TASK GOAL:
With the pictures left out, retype exactly the lines below starting at the line that contains "right back paw: (309, 481)" and ending at the line that contains "right shoulder: (511, 302)".

DATASET ENTRIES: Begin

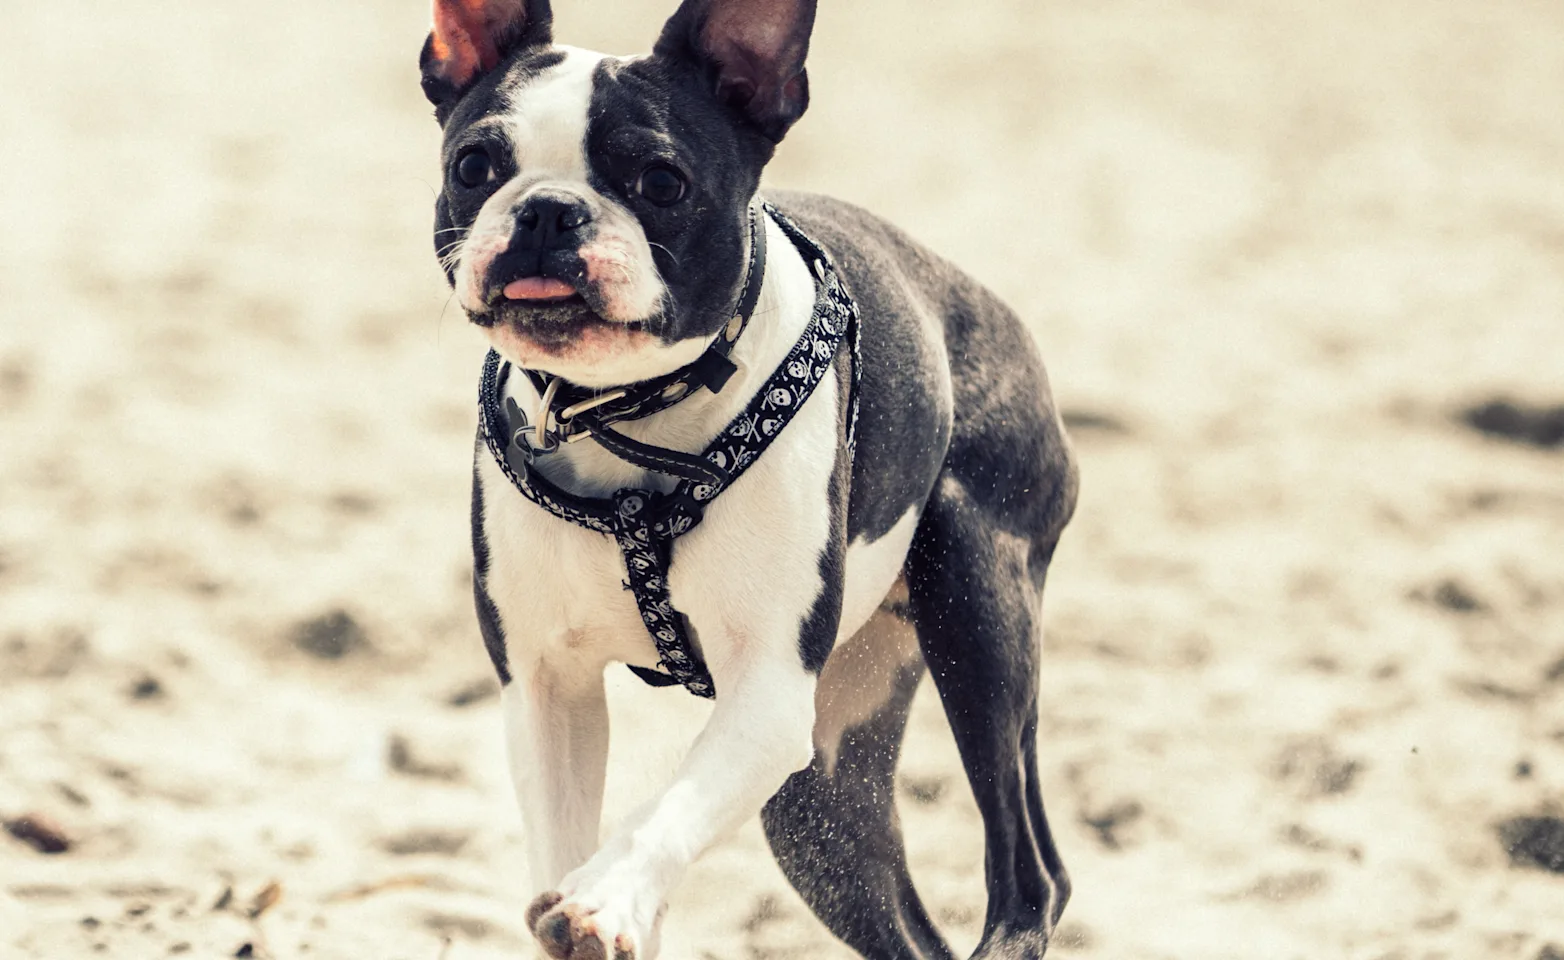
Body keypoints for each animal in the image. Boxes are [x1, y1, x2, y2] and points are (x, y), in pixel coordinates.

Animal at [422, 3, 1082, 956]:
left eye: (662, 182)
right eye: (474, 167)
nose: (547, 211)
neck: (625, 416)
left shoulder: (765, 692)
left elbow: (665, 810)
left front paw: (606, 897)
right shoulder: (547, 689)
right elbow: (569, 830)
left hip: (977, 603)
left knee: (1031, 876)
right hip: (820, 805)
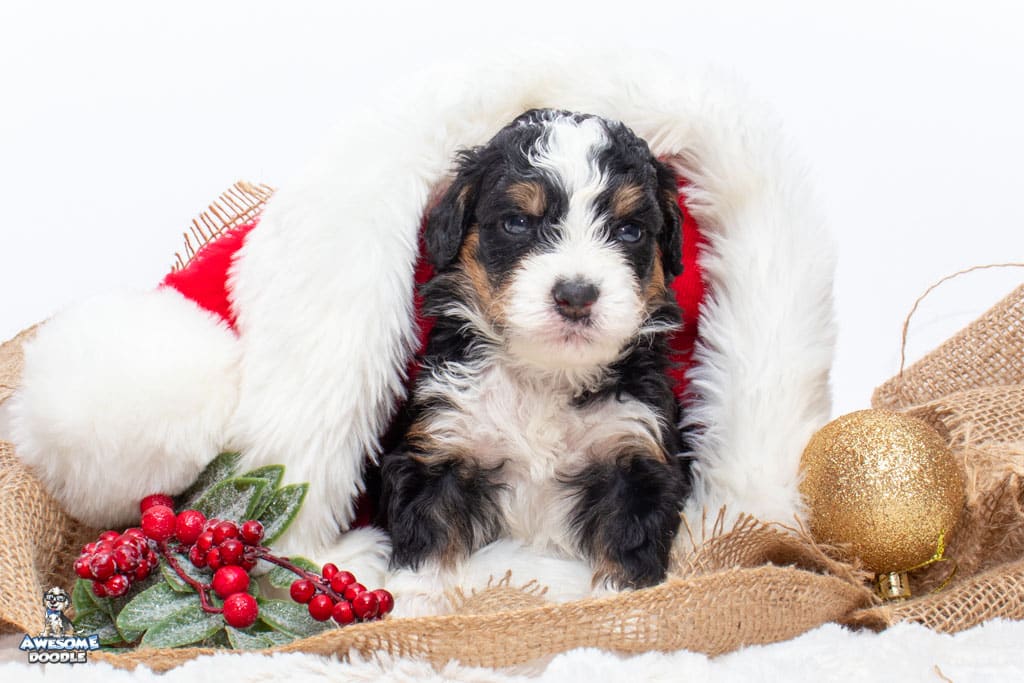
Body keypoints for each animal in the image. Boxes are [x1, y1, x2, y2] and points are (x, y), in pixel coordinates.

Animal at [380, 108, 692, 589]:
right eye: (518, 223)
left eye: (629, 230)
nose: (576, 295)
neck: (547, 374)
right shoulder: (441, 444)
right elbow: (429, 535)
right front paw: (415, 599)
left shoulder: (635, 455)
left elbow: (627, 553)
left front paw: (619, 601)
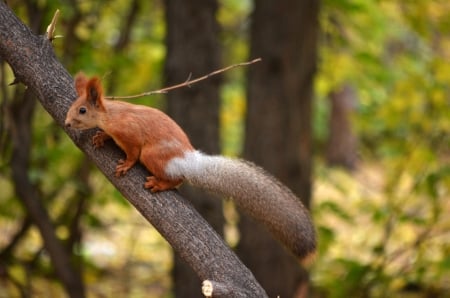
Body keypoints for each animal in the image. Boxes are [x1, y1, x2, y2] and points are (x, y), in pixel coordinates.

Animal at [64, 73, 316, 262]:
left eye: (82, 110)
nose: (66, 123)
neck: (110, 115)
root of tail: (188, 160)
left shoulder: (131, 134)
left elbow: (133, 153)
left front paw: (125, 164)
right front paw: (101, 137)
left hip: (153, 154)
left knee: (177, 178)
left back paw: (159, 184)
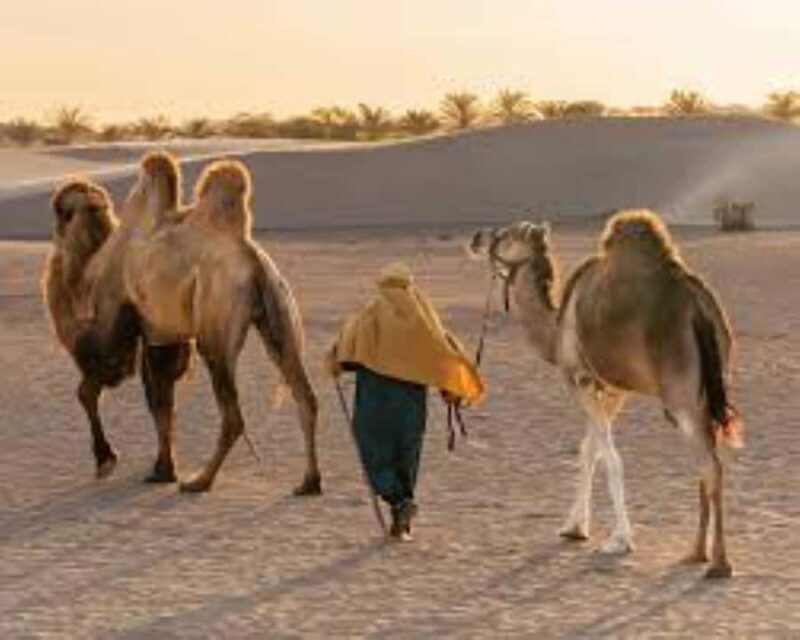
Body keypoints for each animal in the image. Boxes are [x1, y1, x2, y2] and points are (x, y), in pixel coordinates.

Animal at [118, 154, 321, 494]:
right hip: (280, 315)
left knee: (231, 414)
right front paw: (163, 468)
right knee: (305, 395)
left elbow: (159, 399)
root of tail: (252, 260)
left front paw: (162, 471)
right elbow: (163, 398)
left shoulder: (155, 330)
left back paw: (200, 480)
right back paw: (309, 481)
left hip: (215, 322)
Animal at [471, 210, 742, 578]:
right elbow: (590, 450)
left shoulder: (579, 379)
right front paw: (574, 528)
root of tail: (699, 307)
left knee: (711, 465)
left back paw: (718, 563)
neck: (556, 330)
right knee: (704, 461)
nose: (478, 238)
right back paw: (695, 553)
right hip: (710, 388)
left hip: (682, 394)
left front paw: (619, 539)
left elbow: (610, 457)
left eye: (509, 234)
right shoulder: (612, 389)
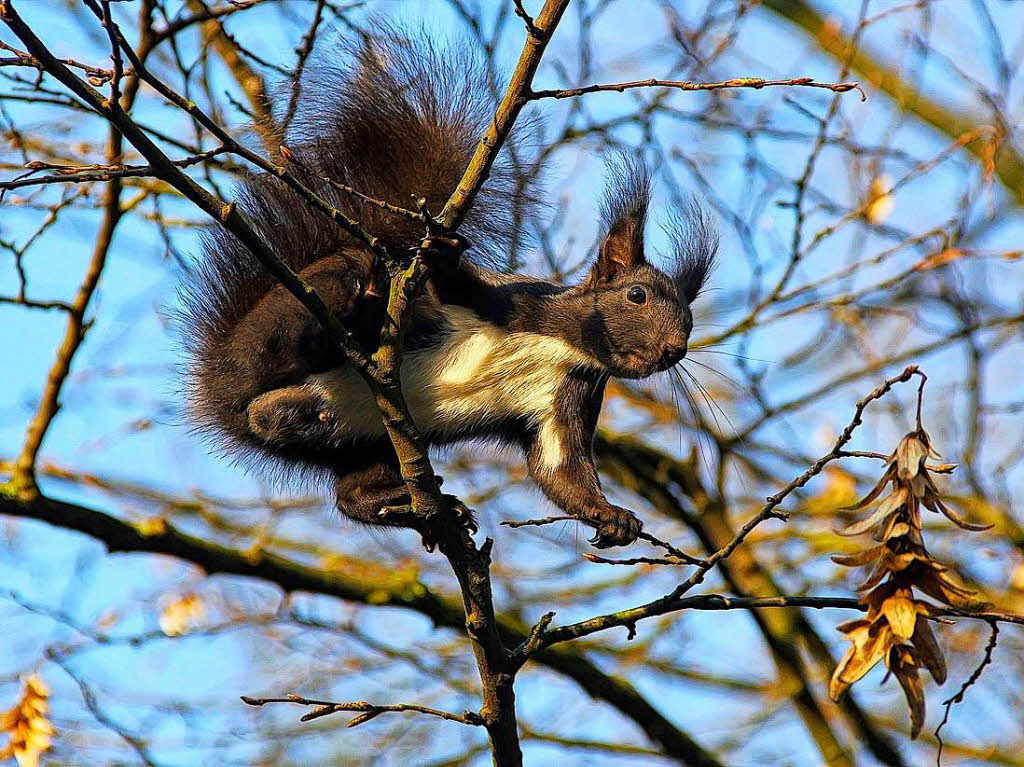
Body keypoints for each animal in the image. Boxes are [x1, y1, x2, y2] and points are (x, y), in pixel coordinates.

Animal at [180, 28, 716, 544]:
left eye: (690, 323)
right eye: (636, 295)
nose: (674, 349)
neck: (565, 347)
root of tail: (222, 387)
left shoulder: (567, 403)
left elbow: (561, 472)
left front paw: (612, 516)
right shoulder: (511, 302)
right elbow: (451, 282)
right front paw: (442, 249)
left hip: (360, 445)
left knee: (346, 491)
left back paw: (398, 498)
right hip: (286, 326)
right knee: (286, 348)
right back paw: (353, 310)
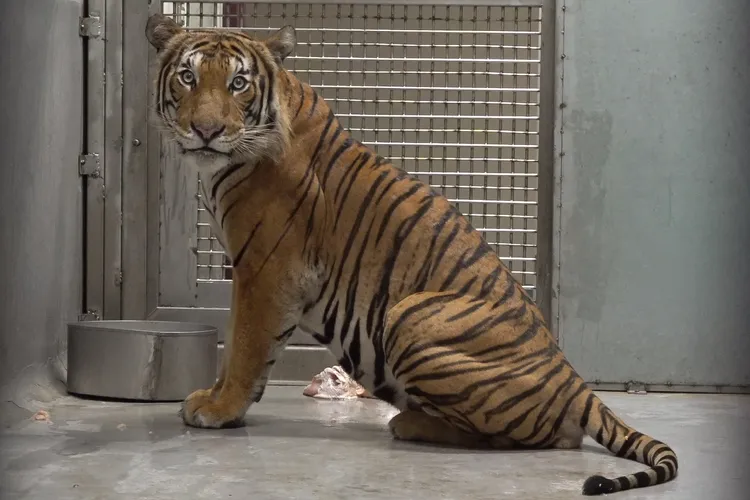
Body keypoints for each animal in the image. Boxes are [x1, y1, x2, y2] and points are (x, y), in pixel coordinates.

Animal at [145, 13, 678, 496]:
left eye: (238, 83)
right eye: (188, 76)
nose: (206, 130)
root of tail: (576, 381)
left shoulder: (267, 269)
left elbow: (245, 346)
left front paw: (220, 409)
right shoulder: (250, 270)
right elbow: (234, 338)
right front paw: (212, 398)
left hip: (409, 313)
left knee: (536, 438)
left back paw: (409, 423)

DATASET ENTRIES: End

SOLUTION FOR THIS EXERCISE:
right back paw: (309, 481)
left hip: (215, 322)
Animal at [471, 210, 742, 578]:
right elbow: (590, 450)
left shoulder: (579, 379)
right front paw: (574, 528)
root of tail: (699, 307)
left knee: (711, 465)
left back paw: (718, 563)
neck: (556, 330)
right knee: (704, 461)
nose: (478, 238)
right back paw: (695, 553)
right hip: (710, 388)
left hip: (682, 394)
left front paw: (619, 539)
left elbow: (610, 457)
left eye: (509, 234)
right shoulder: (612, 389)
Body keypoints for each animal in the image. Boxes are [x1, y1, x2, y2] and points are (x, y), in pixel coordinates.

Animal at [180, 28, 716, 544]:
left eye: (690, 323)
right eye: (636, 295)
nose: (674, 349)
neck: (565, 347)
root of tail: (222, 387)
left shoulder: (567, 403)
left elbow: (561, 472)
left front paw: (612, 516)
right shoulder: (511, 302)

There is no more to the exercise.